## Required actions
(1) List the titles of the individual books named in the Game of Thrones essay, excluding the name of the whole series.
(2) Copy the Game of Thrones essay word for word between "After finishing it, I" and "are probably numbered.", inclusive.
(3) Condense the paragraph of the Game of Thrones essay that begins "For a while, this risk" into two or three sentences, keeping its main facts.

## Exercise text
+ + + + + + +

A Game of Thrones explored what fantasy’s nostalgia-tinged conventions might actually produce in a world full of ordinary humans instead of mythic heroes. Dragons weren’t wondrous creatures, they were terrifying super-weapons — a friend at the time called them the ICBMs of the fantasy world. Courtly love and chivalry were the product of a rigid, bigoted hierarchy. Living as royalty in a feudal system meant accepting that all relationships, romantic ones especially, were transactional. And serving an ideal, instead of whoever happened to be in power, could get you killed. It wasn’t that the book was "dark," or even revolutionary, it just shook up a set of tropes that I had spent years rolling my eyes at.

Game of Thrones shook up a genre I generally hated

After finishing it, I knew that I wanted more. I burned through A Clash of Kings and A Storm of Swords, which included some of my favorite sections of the series. It doesn’t come through quite as well in the show, but George R.R. Martin does a great job of conveying the sheer foreignness of Westeros, a world effectively run by children and old men following an archaic moral code. Like many people, though, I quickly internalized the golden rule of A Song of Ice and Fire: if you enjoy reading about a character, their days are probably numbered.

Game of Thrones

For a while, this risk genuinely made the series more interesting. But as I neared the end of the third book, it started to feel more like a required Song of Ice and Fire flourish than a useful narrative tool. Ironically, the tipping point was George R.R. Martin killing off perhaps the books’ most loathsome character. In a stand-alone story, it would have been shocking and satisfying. But all I could think about was the fact that I wasn’t even halfway through the series, and one of its biggest personalities was gone.

George R.R. Martin killed off my least favorite character, and it was terrible

One of my least favorite high fantasy conventions is what would charitably be known as the genre's epic scale. I don’t like knowing everything about a place, or everything that happens to a person. It makes it too easy for plots and characters to become vehicles for world-building, instead of compelling things in their own right. A Game of Thrones reinvented the overused mythos of medieval-tinged fantasy, but after enough time, the extensive family trees and the fight for the Iron Throne became constraints in their own right. When new characters showed up to replace the old ones, they ended up fitting awkwardly into stories that had been built around someone else.

+ + + + + + +

## Extracted information
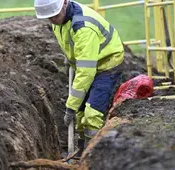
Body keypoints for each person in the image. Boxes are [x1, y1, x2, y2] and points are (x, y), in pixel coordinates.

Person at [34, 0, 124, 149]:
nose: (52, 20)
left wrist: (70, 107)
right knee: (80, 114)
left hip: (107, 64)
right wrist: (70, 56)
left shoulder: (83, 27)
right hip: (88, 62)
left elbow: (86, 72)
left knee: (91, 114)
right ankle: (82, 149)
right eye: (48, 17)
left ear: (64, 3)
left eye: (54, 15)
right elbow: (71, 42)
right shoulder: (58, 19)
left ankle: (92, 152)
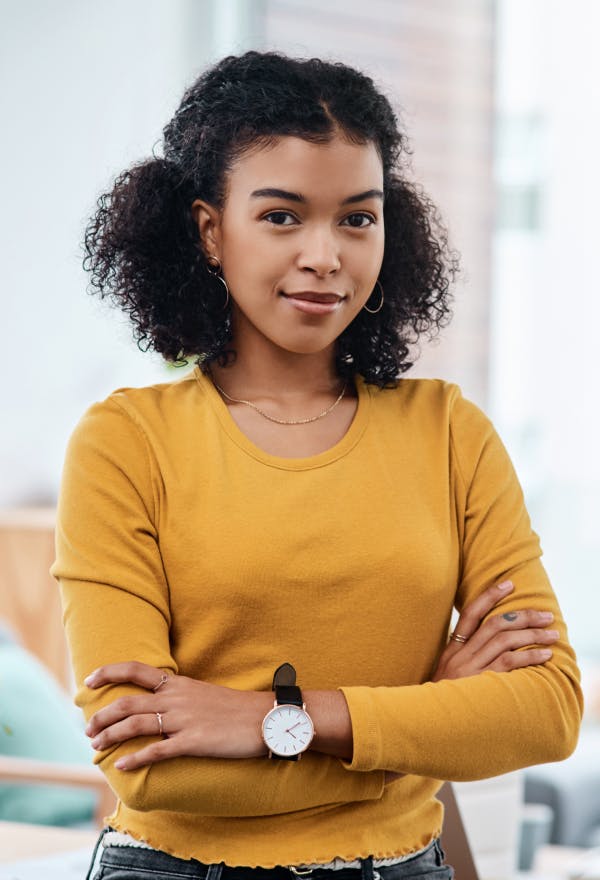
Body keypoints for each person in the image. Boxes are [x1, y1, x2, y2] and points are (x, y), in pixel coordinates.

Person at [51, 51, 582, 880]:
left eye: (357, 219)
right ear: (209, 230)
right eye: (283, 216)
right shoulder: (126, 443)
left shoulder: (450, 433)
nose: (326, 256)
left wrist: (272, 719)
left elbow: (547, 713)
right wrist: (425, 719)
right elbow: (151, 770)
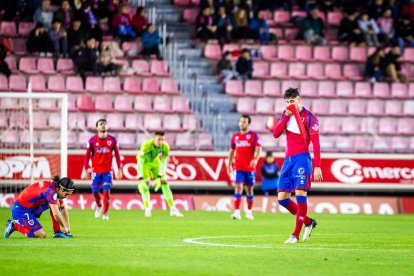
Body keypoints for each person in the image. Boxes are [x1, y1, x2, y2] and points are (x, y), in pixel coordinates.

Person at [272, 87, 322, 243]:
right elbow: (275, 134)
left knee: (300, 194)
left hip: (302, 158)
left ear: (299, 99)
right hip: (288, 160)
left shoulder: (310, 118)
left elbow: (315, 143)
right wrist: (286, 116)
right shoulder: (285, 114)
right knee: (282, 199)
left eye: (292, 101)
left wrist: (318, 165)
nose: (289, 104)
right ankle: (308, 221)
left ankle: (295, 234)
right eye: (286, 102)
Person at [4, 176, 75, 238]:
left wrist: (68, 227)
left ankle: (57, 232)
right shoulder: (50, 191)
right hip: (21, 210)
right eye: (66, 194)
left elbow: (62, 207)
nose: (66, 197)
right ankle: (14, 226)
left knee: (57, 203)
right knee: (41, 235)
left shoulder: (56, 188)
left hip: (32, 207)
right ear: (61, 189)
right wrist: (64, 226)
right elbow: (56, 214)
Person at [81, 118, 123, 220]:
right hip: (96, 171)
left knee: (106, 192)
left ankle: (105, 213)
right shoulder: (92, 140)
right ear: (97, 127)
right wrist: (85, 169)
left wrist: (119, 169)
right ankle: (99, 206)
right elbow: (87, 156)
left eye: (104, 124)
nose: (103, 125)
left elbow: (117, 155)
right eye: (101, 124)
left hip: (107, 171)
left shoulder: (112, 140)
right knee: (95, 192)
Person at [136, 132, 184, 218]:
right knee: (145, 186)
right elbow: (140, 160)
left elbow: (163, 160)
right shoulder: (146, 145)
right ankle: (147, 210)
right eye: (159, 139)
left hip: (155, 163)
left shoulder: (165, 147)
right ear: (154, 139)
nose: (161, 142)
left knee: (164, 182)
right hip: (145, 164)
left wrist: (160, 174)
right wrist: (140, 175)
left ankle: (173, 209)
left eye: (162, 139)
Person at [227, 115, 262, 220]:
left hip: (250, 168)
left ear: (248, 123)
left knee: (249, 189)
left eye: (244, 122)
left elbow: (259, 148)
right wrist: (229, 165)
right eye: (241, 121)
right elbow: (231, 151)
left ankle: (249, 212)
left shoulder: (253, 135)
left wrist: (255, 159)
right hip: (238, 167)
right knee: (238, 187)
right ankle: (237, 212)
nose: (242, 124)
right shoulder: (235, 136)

+ + + + + + +

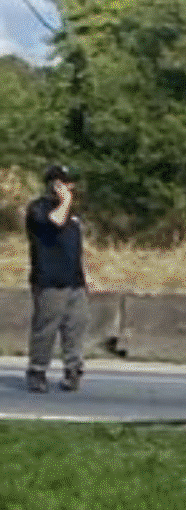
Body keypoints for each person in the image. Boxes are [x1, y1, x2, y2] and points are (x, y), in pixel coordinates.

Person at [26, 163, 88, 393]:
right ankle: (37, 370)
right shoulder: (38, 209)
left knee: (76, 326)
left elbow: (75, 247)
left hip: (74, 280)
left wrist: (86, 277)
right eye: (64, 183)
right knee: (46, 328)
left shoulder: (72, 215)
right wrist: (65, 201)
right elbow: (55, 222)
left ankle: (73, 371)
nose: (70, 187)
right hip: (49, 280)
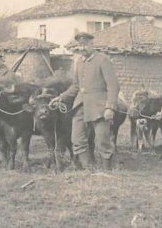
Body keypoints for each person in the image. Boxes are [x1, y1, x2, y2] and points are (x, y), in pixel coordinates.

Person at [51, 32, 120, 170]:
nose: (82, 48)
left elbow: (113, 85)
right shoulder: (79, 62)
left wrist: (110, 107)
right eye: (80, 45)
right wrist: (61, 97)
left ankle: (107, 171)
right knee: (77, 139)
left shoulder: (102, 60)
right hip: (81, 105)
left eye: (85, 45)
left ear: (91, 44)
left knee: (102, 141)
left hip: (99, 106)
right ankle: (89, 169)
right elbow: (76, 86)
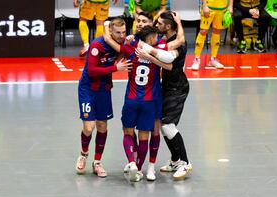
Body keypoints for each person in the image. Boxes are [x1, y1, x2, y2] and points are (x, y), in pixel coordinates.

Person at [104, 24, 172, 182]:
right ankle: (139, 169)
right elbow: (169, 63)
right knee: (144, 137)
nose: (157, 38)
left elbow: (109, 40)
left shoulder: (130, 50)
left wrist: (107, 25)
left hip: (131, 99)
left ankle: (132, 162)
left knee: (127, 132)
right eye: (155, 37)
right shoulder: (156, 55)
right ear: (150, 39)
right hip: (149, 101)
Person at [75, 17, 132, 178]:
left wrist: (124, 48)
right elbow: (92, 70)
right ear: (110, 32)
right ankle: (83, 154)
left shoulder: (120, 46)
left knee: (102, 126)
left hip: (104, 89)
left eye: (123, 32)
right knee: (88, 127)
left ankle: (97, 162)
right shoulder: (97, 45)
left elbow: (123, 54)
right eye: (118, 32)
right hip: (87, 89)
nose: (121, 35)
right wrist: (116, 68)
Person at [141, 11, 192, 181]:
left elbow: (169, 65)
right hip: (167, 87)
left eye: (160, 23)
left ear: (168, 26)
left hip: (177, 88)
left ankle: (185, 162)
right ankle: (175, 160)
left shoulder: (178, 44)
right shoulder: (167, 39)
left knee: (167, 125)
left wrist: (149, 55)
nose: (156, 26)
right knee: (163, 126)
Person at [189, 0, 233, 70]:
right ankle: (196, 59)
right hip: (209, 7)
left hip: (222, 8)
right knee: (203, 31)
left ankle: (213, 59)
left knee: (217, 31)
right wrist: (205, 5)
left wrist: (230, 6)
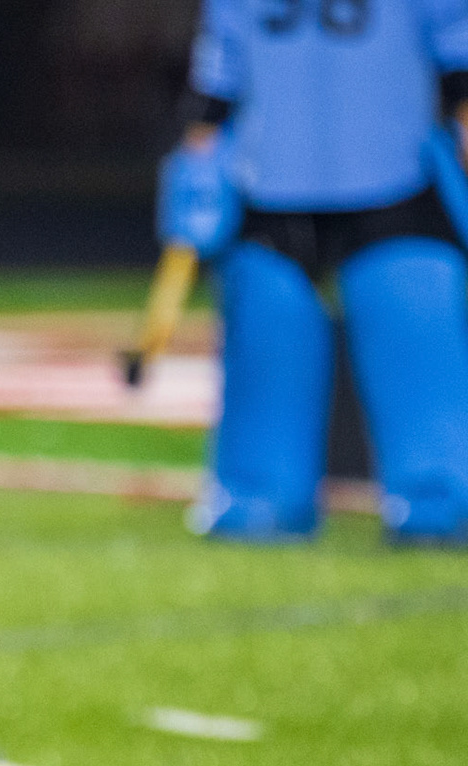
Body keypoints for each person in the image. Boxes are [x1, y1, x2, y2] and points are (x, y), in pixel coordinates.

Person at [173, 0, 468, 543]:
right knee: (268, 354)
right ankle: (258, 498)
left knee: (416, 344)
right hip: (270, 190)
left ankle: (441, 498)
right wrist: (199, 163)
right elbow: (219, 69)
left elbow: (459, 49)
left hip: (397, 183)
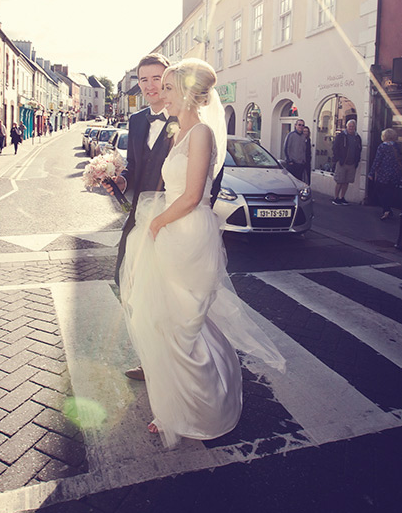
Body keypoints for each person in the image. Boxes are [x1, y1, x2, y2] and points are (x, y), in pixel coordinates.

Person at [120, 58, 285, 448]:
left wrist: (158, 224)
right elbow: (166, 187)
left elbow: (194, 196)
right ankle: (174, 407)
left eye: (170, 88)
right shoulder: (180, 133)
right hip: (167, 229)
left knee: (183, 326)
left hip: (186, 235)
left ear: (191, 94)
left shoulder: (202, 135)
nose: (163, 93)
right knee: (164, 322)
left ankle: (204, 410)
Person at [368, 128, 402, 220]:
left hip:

+ + + + + + +

## Task-by-task answers
(1)
A Game of Thrones
A Clash of Kings
A Storm of Swords

(2)
After finishing it, I knew that I wanted more. I burned through A Clash of Kings and A Storm of Swords, which included some of my favorite sections of the series. It doesn’t come through quite as well in the show, but George R.R. Martin does a great job of conveying the sheer foreignness of Westeros, a world effectively run by children and old men following an archaic moral code. Like many people, though, I quickly internalized the golden rule of A Song of Ice and Fire: if you enjoy reading about a character, their days are probably numbered.

(3) At first, the risk of favorite characters dying made the series more interesting, but near the end of the third book it began to feel like an obligatory flourish rather than a useful narrative tool. The turning point was George R.R. Martin killing off perhaps the most loathsome character, which would have been shocking and satisfying in a stand-alone story. Instead, it left the writer thinking that one of the series' biggest personalities was gone before they were even halfway through.